- [Consigne 1]:
Parmi les lignes sur les plantes séchées, recopiez sans rien changer celles qui vont de la ligne contenant « phylum: Tracheophyta » jusqu'à la dernière ligne, celle-ci comprise.

Ou est-ce celle de l’auteur Amadou Elimane Kane  lui-même qui nous donne des pistes : « ces récits puisés dans mon imaginaire ont une place de vérité dans mon champ littéraire. C’est un texte qui relève de l’imaginaire et de faits réels. »

En vérité, tous ceux qui connaissent bien Amadou Elimane Kane, le reconnaissent sous les traits du personnage de Boubacar.

À travers son livre et son choix d’une écriture poétique, Amadou Elimane Kane a  voulu nous montrer que la poésie, dans son infinitude, est inapte à traduire la finitude des causes et idéaux que ne peuvent incarner  que des personnages vivants, livrés à leur sort, sur les chemins escarpés de l’humanité.

Ce que les mots, dans leur rythme et leur musicalité liés à la magie des images sont incapables de traduire, des destins épars, par le biais d’individualités fortes arrivent à l’exprimer.

- [Consigne 2]:
Dans le texte sur l'écriture d'Amadou Elimane Kane, relevez mot pour mot le passage qui commence par « En vérité, tous » et se poursuit jusqu'à « escarpés de l’humanité. ».

- [Données à traiter]:
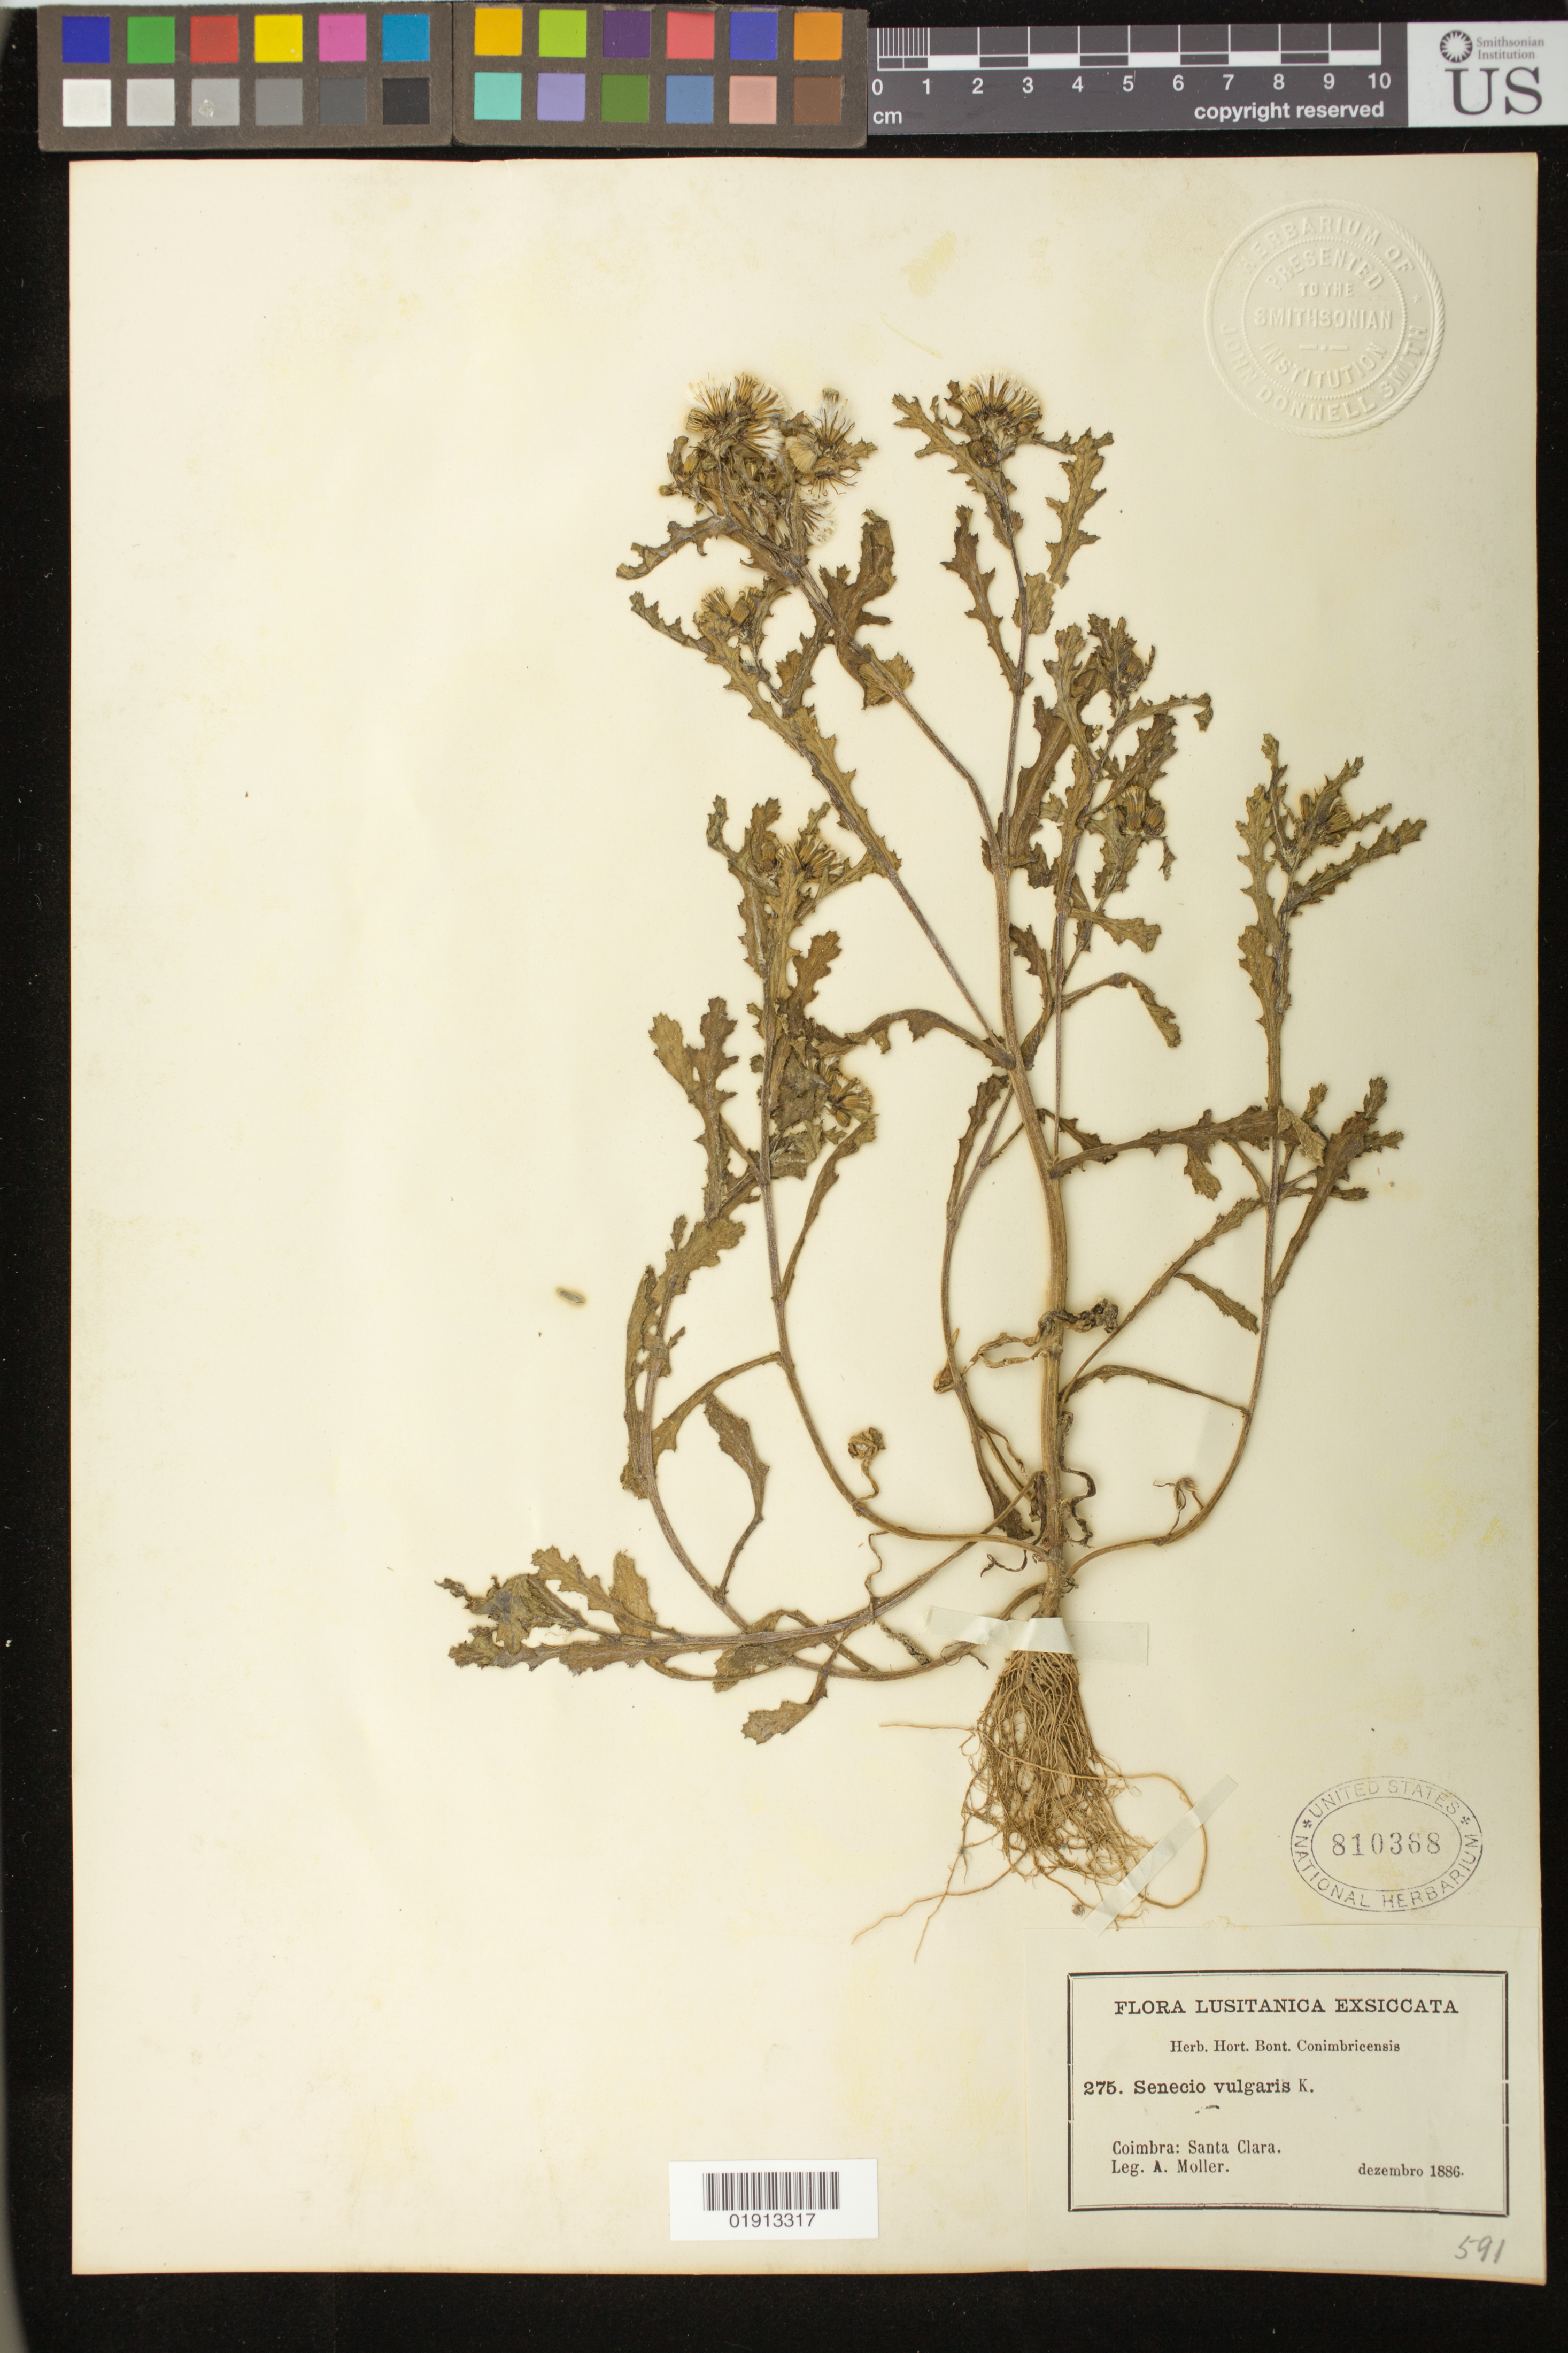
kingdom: Plantae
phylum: Tracheophyta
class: Magnoliopsida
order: Asterales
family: Asteraceae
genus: Senecio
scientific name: Senecio vulgaris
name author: L.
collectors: A. Moller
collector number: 275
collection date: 1886-12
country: Portugal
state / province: Coimbra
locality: Coimbra: Santa Clara.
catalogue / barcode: US 810368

- [Réponse 1]:
phylum: Tracheophyta
class: Magnoliopsida
order: Asterales
family: Asteraceae
genus: Senecio
scientific name: Senecio vulgaris
name author: L.
collectors: A. Moller
collector number: 275
collection date: 1886-12
country: Portugal
state / province: Coimbra
locality: Coimbra: Santa Clara.
catalogue / barcode: US 810368

- [Réponse 2]:
En vérité, tous ceux qui connaissent bien Amadou Elimane Kane, le reconnaissent sous les traits du personnage de Boubacar.

À travers son livre et son choix d’une écriture poétique, Amadou Elimane Kane a  voulu nous montrer que la poésie, dans son infinitude, est inapte à traduire la finitude des causes et idéaux que ne peuvent incarner  que des personnages vivants, livrés à leur sort, sur les chemins escarpés de l’humanité.